22 August 2006

BOLINHAS DE CUSPE


Quando a gente é criança descobre umas besteiras que ficam a vida toda com a gente.
Eu devia ter uns cinco ou seis anos, talvez até mais, porque criança de antigamente, mesmo grandinha, tinha a cabeça de menino de seis.
Morávamos numa casa cujo quintal é a única lembrança que posso guardar. Tinha um cimentão branco, escorrido, e quantos raspões nos joelhos não tivemos ao meio a todas as brincadeiras!
E era isso só. Um quintalzão largo, com uma escada empinada e alta, sem capricho e corrimão.
O sol batia forte, inteiro. Esparramados no chão, ali estávamos nós, os pequenos, brincando com as coisas da época, que era uma salinha de estar e outra de jantar, meticulosamente feitas de caixas de fósforos. Que graça de mobília! Que vida miniaturizada de então!

Papai e mamãe deviam estar viajando por aqueles dias. Nem sei quem tomava conta de nós, porque na verdade, acho que nem precisávamos de muita supervisão. Era o quintal o mestre, a empregada, o companheiro...
Sentada num dos primeiros degraus, perguntei à minha irmã Suzana, quando papai chegaria. Diante da pergunta inusitada para uma criança assim tão pequena, longe da escola e sem noções de abstrato, minha irmã, que ainda tem dois anos mais do que eu, e portanto, mais vividinha, pôs-se a passar o dedo indicador na língua e a sorver um bocado de saliva.
Ia molhando a ponta do dedo e imprimindo ao cimento umas bolinhas de cuspe, uma atrás da outra, a fim de mostrar concretamente o número de dias que faltava para a chegada.
Pobre Suzana... O sol competia rapidamente com as marquinhas, tão grande eram elas em número, e ia apagando rapidamente o esforço, o tempo, o vácuo.

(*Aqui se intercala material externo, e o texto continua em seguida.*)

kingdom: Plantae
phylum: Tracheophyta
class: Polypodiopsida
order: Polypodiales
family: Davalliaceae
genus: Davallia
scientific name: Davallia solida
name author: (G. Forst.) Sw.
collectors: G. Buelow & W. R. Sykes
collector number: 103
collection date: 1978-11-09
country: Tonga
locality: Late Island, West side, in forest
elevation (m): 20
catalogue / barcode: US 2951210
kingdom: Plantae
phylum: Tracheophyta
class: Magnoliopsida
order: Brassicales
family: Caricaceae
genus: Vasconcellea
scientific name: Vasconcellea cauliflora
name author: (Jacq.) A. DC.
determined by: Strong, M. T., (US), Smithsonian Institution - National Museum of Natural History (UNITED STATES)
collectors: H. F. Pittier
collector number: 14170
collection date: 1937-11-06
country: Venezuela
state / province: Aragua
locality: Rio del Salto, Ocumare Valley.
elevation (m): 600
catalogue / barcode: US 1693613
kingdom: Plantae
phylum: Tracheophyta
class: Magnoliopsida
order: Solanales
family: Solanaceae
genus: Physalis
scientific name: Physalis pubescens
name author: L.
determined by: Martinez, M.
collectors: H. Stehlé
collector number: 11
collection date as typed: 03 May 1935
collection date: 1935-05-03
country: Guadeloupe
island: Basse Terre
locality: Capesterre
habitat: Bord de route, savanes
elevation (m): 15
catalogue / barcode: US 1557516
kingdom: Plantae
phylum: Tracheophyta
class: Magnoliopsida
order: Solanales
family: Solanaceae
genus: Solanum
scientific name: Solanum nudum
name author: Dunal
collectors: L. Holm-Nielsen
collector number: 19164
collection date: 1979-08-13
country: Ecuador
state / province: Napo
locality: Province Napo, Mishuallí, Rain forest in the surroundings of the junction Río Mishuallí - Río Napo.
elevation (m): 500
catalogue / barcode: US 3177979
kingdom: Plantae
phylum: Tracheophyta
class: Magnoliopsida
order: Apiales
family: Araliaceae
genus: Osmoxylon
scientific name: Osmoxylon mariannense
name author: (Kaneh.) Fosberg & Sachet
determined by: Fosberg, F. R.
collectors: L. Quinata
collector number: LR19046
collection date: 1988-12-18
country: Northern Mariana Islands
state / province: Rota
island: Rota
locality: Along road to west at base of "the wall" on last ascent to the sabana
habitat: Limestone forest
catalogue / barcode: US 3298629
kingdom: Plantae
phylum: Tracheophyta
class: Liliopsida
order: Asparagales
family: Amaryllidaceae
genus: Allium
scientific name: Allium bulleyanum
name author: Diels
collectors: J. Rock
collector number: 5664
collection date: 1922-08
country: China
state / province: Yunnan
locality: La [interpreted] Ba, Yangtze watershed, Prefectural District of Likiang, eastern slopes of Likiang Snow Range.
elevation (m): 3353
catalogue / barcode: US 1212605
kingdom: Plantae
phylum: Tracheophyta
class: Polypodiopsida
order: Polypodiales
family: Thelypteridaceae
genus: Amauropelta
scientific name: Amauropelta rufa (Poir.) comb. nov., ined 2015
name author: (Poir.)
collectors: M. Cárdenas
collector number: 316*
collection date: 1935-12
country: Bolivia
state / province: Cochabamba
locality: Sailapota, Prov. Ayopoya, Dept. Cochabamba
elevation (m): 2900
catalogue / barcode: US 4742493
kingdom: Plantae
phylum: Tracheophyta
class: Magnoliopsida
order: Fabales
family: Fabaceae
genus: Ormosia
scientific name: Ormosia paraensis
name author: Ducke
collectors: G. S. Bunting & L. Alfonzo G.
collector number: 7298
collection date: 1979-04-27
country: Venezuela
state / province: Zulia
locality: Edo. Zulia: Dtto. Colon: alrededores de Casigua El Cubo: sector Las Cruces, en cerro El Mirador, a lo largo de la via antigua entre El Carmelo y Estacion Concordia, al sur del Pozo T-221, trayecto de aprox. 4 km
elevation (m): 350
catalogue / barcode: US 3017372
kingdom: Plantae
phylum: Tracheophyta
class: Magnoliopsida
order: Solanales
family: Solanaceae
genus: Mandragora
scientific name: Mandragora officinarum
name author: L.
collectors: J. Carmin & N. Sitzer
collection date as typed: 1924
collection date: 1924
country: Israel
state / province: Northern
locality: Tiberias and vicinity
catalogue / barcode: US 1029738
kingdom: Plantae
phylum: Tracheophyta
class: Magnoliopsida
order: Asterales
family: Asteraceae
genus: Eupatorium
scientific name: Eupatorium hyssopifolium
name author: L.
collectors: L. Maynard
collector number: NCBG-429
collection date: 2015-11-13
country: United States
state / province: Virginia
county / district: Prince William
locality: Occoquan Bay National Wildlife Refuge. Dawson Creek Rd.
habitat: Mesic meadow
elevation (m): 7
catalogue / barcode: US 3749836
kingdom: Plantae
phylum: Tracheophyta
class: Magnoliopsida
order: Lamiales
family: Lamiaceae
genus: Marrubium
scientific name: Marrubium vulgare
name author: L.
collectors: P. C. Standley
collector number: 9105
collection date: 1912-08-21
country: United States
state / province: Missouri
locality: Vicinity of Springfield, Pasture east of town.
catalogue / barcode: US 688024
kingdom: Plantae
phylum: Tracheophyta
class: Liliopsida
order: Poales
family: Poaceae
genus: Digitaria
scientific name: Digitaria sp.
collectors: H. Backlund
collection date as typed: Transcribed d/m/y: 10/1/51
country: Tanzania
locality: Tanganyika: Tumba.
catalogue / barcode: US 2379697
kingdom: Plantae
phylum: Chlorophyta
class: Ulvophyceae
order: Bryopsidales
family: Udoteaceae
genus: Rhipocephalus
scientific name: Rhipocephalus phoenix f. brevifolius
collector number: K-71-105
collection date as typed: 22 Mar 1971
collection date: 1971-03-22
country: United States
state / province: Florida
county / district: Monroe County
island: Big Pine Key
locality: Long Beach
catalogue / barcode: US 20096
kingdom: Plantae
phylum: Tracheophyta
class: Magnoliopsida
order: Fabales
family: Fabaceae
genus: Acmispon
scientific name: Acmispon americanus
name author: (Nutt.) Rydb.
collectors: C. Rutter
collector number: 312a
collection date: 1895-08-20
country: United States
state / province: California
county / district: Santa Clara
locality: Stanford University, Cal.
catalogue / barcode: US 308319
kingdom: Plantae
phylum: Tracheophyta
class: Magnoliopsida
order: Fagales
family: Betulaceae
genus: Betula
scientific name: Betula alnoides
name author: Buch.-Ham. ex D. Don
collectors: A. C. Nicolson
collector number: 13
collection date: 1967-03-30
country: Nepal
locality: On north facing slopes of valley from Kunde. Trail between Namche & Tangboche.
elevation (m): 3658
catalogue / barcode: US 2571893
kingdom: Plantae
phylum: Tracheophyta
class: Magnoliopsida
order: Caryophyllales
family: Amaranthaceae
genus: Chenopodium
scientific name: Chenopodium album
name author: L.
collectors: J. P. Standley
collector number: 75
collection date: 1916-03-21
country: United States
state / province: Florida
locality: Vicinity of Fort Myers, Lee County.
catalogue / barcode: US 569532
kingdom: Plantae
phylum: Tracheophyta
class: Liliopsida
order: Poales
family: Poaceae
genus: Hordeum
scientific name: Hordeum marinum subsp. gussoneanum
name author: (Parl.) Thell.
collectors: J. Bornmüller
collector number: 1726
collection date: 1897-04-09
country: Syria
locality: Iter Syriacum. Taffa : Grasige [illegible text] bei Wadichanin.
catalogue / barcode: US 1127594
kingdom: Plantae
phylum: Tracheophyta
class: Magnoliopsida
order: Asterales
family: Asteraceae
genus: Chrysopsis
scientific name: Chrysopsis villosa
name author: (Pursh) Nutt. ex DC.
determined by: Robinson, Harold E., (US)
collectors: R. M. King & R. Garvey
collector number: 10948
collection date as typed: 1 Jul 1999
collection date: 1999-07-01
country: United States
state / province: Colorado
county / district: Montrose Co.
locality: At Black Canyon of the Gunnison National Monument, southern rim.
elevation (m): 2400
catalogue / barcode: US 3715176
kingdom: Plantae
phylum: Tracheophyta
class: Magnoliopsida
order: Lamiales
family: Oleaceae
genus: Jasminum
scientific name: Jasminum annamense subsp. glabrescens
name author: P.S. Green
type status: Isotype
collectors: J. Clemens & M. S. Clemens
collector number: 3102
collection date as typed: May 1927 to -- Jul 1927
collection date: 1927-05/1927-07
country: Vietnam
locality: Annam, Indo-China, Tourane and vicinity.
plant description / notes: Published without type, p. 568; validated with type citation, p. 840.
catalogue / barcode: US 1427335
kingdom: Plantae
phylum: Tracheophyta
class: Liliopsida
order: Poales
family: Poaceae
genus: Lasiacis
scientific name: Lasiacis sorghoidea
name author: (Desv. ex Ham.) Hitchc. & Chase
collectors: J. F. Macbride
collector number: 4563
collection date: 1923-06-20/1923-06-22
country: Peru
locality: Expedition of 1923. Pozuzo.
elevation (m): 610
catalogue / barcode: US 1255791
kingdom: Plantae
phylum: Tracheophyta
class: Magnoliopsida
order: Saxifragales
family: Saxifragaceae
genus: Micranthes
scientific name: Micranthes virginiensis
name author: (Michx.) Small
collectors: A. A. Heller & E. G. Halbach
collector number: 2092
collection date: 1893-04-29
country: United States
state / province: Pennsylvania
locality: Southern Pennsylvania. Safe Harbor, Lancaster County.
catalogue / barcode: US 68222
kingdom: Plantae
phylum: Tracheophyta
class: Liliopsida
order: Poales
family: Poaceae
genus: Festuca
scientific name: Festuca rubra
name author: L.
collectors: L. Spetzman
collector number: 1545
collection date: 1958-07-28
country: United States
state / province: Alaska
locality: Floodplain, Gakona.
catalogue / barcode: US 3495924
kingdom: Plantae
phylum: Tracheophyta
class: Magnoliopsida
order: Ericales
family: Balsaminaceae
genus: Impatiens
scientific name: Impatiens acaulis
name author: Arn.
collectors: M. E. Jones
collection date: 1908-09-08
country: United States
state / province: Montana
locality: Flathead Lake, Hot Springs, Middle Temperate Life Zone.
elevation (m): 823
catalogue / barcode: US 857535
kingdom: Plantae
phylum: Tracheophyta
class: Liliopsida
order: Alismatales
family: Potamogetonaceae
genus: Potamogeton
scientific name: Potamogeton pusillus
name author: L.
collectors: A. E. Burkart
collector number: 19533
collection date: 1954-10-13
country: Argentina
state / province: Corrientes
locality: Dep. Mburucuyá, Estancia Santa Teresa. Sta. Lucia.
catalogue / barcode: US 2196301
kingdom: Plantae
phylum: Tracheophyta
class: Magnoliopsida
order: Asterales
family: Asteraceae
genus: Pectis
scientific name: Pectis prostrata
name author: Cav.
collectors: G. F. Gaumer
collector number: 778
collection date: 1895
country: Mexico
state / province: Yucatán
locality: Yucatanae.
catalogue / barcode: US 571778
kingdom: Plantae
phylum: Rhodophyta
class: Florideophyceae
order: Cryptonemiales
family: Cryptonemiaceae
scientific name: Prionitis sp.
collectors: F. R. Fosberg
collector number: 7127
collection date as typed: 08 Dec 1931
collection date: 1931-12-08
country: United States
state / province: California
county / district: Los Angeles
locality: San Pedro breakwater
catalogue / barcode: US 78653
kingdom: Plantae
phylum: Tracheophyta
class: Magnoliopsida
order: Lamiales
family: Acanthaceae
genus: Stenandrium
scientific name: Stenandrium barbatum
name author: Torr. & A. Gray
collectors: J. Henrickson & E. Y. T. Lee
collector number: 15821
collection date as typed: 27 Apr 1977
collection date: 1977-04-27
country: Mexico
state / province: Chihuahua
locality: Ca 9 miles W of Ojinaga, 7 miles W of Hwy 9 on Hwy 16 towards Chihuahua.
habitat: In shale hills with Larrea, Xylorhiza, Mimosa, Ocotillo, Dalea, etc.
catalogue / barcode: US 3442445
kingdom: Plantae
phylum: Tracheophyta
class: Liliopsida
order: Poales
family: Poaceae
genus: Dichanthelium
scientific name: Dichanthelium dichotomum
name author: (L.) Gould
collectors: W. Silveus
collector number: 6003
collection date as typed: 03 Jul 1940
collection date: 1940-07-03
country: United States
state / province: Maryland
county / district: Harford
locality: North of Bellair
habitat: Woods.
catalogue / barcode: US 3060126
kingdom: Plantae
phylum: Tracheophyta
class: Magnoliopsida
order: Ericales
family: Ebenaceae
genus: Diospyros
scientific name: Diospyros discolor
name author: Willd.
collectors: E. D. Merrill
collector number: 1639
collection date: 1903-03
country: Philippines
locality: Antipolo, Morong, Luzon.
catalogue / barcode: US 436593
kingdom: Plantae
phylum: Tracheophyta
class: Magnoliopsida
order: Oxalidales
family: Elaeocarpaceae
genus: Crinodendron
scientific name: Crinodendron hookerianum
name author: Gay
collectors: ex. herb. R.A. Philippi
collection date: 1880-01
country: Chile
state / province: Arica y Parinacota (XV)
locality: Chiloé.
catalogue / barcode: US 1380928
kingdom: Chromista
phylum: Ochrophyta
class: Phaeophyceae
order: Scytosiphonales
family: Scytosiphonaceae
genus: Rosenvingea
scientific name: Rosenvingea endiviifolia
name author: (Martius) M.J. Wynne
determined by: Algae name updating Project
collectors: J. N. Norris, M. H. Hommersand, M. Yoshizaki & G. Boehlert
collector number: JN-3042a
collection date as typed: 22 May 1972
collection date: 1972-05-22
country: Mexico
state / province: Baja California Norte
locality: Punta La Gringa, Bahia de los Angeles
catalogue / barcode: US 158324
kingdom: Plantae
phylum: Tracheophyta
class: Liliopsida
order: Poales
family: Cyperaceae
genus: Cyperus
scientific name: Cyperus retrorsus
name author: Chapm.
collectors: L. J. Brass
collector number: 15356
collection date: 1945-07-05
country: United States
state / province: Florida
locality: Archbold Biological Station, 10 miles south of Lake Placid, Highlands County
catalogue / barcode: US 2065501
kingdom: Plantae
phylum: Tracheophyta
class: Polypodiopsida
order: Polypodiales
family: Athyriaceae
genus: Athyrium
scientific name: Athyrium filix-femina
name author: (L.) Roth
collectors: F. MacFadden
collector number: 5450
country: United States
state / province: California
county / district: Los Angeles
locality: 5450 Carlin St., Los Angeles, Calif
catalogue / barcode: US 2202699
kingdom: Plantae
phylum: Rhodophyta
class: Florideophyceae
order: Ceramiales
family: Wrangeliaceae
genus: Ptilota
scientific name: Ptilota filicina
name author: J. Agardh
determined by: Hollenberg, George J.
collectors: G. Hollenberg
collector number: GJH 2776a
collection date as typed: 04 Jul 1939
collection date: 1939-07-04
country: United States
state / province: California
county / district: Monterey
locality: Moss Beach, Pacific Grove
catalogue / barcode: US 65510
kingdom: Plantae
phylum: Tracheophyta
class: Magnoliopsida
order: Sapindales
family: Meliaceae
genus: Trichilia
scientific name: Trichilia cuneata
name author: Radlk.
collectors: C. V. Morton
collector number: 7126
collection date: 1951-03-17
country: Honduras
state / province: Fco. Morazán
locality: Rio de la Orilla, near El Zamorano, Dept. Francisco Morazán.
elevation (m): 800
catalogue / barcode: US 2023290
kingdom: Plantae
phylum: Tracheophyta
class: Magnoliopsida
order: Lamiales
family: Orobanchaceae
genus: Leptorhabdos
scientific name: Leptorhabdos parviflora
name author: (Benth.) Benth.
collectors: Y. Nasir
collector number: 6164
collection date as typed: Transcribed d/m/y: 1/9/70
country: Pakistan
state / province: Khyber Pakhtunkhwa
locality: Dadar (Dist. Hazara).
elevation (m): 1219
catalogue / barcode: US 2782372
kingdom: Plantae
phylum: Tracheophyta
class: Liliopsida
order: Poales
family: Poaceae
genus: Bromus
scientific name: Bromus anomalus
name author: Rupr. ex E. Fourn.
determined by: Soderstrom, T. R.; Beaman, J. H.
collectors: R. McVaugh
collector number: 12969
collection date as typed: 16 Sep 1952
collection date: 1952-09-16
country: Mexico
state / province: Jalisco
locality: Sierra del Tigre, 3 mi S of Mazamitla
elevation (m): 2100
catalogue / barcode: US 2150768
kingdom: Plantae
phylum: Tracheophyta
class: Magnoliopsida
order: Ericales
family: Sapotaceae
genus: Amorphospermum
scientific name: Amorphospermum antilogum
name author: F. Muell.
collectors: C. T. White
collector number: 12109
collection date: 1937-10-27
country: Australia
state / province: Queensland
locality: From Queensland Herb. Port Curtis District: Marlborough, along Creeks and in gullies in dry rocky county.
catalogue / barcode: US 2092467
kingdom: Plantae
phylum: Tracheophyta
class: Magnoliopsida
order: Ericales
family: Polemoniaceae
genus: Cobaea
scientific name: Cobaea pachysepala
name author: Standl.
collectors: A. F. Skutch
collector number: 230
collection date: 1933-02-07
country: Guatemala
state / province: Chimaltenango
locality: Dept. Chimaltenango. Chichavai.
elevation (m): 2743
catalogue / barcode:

Fico até hoje sem saber quando papai e mamãe voltaram. Só o que vi é que foram muitas as impressões no cimento.
Assim ainda a vida se mostra para mim.
O sol bateu inclemente sobre o meu coração, que não deixou nem lembranças concretas neste cimento quente.
Ainda sou aquela que não aprendeu a abstrair a vida, que não aprendeu a sair do degrauzinho, que ficou observando o desaparecimento do real, do esforço do real; que se agarrando as lições dos outros, incompreensíveis, altas, ainda assim, franze a testa, e diz que compreende.
Sou ainda aquela que se ficava em cócoras, agarrada aos paninhos, os olhos esbugalhados, olhando assombrada a vida esmaecer-se, a não entender o óbvio, a falta, o nada.
Eu sou aquela que não viu o portão, que não sabia que existia um portão, que se deixou ficar naquele quintal, que não se libertou porque simplesmente não soube, e que sente medo, um medo terrível do concreto, da razão.
A vida continuou tórrida, e o que sobrou, foi a limitação do quintal, a coisa árida, a total ignorância das coisas, e até hoje, como diria... sem nenhuma supervisão.